(Items from a dataset)
#####

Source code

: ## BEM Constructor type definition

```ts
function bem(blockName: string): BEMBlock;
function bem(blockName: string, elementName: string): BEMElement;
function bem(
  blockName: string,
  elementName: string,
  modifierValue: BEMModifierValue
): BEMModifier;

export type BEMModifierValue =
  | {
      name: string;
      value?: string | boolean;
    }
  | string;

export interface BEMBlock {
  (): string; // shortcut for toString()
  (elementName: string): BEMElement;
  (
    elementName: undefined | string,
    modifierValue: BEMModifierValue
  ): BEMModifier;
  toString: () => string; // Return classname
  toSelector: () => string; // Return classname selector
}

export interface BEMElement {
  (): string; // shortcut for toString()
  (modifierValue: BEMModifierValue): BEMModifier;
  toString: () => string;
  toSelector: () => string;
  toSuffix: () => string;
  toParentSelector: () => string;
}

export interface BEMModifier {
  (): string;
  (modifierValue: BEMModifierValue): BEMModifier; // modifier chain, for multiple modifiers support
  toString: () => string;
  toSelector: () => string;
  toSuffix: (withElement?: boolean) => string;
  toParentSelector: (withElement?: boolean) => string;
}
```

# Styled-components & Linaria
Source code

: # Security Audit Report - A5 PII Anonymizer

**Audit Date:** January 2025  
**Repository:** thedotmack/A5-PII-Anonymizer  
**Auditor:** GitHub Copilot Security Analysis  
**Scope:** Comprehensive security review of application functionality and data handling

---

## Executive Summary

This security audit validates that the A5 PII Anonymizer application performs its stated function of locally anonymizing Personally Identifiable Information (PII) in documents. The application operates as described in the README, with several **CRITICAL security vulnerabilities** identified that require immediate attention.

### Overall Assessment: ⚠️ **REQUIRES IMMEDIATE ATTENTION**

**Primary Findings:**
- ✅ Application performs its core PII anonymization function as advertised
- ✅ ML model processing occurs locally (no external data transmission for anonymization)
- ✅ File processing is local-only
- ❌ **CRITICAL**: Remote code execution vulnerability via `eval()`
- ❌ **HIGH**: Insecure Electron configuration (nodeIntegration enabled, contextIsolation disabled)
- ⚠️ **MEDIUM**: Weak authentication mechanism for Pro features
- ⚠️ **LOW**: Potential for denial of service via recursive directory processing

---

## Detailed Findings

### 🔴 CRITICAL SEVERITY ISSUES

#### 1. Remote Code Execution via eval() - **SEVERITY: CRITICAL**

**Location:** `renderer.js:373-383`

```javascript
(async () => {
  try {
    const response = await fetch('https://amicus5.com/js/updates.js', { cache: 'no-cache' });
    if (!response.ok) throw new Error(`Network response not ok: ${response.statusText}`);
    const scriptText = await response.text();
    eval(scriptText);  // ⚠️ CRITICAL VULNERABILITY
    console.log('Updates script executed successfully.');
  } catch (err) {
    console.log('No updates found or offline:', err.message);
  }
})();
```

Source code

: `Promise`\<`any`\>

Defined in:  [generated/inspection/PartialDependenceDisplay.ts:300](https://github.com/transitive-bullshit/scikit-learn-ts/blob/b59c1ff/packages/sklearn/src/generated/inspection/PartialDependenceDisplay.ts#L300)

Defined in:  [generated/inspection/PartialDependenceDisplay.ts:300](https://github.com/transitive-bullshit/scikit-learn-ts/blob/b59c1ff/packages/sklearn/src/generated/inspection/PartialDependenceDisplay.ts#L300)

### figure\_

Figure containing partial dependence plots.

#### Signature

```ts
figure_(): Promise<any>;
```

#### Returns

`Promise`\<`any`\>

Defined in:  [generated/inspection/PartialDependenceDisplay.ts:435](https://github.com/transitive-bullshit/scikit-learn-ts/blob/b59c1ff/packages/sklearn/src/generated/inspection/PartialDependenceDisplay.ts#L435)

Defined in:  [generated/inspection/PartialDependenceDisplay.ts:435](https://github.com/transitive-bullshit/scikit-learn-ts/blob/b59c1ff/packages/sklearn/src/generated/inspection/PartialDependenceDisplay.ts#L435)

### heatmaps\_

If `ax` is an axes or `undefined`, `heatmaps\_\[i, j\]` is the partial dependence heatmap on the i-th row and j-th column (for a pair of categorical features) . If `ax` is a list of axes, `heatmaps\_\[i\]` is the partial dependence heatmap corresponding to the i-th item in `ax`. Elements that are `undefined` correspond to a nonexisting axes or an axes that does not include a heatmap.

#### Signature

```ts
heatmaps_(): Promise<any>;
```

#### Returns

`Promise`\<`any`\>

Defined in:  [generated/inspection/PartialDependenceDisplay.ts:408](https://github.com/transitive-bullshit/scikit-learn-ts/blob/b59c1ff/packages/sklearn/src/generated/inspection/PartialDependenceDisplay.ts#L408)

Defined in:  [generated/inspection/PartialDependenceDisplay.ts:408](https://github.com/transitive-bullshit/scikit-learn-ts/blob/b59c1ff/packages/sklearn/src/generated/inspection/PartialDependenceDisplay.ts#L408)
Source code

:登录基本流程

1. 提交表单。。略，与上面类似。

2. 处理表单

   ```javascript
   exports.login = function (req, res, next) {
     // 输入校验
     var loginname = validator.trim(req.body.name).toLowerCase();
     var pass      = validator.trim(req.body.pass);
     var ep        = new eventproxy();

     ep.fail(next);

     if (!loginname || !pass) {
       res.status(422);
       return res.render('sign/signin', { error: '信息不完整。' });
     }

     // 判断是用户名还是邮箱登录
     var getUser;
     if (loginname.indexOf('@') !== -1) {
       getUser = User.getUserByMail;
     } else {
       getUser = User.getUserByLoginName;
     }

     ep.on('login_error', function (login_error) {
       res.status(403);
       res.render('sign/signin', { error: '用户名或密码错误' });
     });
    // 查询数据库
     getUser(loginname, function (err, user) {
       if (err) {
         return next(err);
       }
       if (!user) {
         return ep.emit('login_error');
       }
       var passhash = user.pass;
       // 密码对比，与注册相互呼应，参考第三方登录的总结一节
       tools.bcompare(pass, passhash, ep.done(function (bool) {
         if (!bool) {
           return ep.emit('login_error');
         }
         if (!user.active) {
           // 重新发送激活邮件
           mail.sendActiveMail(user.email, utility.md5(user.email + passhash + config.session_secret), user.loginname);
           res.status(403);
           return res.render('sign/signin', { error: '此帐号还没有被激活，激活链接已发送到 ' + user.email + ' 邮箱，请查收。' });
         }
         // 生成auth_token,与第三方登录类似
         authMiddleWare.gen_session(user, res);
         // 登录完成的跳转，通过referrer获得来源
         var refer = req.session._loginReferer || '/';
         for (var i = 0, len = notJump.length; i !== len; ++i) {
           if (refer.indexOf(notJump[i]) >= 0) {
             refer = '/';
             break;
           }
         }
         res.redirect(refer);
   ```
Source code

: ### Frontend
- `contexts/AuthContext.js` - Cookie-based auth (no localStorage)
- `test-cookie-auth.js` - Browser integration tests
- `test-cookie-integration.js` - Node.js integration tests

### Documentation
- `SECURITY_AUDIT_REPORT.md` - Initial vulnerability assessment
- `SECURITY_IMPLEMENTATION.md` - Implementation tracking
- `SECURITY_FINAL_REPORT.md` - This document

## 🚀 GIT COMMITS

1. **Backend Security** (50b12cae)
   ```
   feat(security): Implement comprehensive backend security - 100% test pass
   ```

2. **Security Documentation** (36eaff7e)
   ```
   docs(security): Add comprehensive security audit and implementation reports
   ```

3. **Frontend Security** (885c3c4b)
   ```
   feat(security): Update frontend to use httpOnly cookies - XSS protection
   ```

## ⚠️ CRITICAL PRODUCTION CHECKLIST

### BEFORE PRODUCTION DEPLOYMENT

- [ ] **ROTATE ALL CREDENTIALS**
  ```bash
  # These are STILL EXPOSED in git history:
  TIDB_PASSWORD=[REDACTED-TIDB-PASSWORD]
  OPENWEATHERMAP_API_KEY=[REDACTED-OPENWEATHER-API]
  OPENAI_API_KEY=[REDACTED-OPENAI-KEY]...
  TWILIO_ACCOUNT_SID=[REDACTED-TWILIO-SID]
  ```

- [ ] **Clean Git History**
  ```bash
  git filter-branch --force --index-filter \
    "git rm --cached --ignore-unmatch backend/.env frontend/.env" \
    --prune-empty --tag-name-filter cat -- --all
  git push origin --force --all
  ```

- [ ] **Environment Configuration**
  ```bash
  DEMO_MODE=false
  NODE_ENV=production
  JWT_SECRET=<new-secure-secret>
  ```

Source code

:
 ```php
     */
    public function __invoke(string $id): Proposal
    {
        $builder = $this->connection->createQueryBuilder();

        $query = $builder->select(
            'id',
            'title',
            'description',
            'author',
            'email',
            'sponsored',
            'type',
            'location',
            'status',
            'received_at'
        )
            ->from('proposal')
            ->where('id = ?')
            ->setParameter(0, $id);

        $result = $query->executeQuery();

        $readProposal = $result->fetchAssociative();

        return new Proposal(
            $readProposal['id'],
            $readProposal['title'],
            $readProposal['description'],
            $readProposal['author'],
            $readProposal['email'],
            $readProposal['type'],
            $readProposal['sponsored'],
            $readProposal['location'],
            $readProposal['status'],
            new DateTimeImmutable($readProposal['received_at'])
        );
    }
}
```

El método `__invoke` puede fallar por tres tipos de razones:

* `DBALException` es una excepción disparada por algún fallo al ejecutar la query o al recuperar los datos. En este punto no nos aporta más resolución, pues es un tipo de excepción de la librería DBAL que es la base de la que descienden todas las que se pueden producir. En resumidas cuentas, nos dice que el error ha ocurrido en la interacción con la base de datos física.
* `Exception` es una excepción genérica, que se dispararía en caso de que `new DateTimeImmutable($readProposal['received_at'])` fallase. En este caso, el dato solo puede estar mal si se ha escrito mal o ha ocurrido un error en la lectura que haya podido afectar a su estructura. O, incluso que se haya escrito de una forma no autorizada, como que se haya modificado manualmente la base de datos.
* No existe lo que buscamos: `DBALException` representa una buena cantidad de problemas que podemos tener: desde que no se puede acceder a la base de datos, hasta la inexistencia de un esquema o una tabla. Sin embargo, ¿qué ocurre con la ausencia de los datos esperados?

#####

Go through the entries above and count the lines holding the word "description"; write nothing but the number.

2